Planet SCA (snow-covered area) Cloud Infrastructure Design

Tony Cannistra, April 2019

To assess the utility of Planet Labs’ daily 3m 4-band imagery product (PlanetScope) in assessing snow-covered area, we avail ourselves of three primary cloud technologies: storage, hosted development environments, and GPUs. We explain each of these below, in the context of the primary concerns of this project: data processing and model training. (For a brief overview of the software architecture supported by this infrastructure, see here (TODO)).

Cloud Storage (AWS S3)

All data used to complete this project exist within object storage on Amazon S3. Three concerns motivated the use of cloud storage as the repository for the necessary data in this project: development flexibility, imagery acquisition, and data volume.

Development Flexibility

The storage of data in an object storage solution (like S3) allows for a variety of clients to access it. Each of the three phases of this project (image acquisition, processing, and model training) are completed on different sets of computational infrastructure, thereby making the flexible nature of object storage the natural choice. This avoids unnecessary data copying procedures, and only requires relatively minor infrastructural considerations in development. The “killer feature” here is that any software developed based on s3 object storage can be run on any infrastructure with access to the S3 buckets, which greatly simplifies development.

Imagery Acquisition

Planet Labs has a robust API which abstracts complex image operations including imagery ordering, image subsetting, and band math, among others. Planet can deliver final data products from this compute API directly to cloud storage, which simplifies the infrastructure required to process the data.

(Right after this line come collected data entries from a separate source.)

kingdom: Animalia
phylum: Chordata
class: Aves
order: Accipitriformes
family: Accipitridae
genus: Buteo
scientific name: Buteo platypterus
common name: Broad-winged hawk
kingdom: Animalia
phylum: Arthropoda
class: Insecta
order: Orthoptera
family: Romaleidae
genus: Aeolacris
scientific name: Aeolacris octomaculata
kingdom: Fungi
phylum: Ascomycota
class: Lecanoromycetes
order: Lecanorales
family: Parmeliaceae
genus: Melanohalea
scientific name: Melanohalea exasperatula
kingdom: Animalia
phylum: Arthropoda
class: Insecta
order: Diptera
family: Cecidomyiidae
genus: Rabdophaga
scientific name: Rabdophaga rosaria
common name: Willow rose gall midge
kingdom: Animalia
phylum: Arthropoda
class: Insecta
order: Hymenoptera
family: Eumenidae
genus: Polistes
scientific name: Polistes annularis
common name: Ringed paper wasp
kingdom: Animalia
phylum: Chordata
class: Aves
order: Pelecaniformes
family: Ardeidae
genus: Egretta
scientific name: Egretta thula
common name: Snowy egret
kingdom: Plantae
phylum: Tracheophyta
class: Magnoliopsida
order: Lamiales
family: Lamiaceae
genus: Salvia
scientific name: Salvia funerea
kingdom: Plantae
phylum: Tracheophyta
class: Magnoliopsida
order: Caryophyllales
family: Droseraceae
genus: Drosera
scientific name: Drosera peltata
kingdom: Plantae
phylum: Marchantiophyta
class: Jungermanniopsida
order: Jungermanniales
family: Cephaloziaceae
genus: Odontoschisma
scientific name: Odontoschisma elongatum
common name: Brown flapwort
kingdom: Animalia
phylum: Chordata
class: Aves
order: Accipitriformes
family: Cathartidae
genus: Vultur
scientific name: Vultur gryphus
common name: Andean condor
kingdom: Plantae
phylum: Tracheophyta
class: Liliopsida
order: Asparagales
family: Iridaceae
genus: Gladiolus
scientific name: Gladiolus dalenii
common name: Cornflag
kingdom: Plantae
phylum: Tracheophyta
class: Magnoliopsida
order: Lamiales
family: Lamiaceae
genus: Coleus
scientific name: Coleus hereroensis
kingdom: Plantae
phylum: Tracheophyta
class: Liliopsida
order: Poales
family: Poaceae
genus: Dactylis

These data are also either delivered as, or are converted to, the Cloud Optimized GeoTIFF storage format. This format allows for efficient cloud-based processing workflows by permitting HTTP Range requests, allowing partial reads of large files on the cloud.

Data Volume

Though the initial data volume used to train our models has been relatively small (< 10 GB), we are currently in a scale-up period where we hope to use all available ground-truth and imagery collections over a single year for a single watershed to create a robust proof-of-concept for this model. Data volumes for this task range well over 100GB, which, while still very tractable in a local computing environment, severely limits this distributed development model which we’ve used to create the software required for this project. Copying 100GB of data from one endpoint to another isn’t terribly exciting, but s3 availability solves this problem.

A Note on Bandwidth

Of course, in order to perform an analysis upon these imagery data, it must be somehow loaded into working memory on some computer. This requires the transfer of data out of object storage over a network connection, which has the potential to introduce both latency and financial cost. However, because of the data architecture (described elsewhere) which relies on small (< 4MB) units (“tiles”) of imagery, data download times are small and scale linearly with the size of the computational task. Furthermore, since these computations are occurring within the same AWS “Region”, bandwidth is free. (Bandwidth from AWS to the outside internet is ~$0.09/GB, depending on total data volume / month).

Hosted Development Environments

This project makes use of commodity EC2 instances for hosting Jupyterlab, where much of the software development takes place. We experimented with xarray and dask via a Kubernetes cluster, but this approach was overkill for our data volume.

GPU instances

To train the large neural network required for this project, we use GPU-enabled instances from AWS EC2. This service allows for much more efficient computation than traditional cpu-based instances. We use PyTorch for the development of models which can leverage GPU-based training.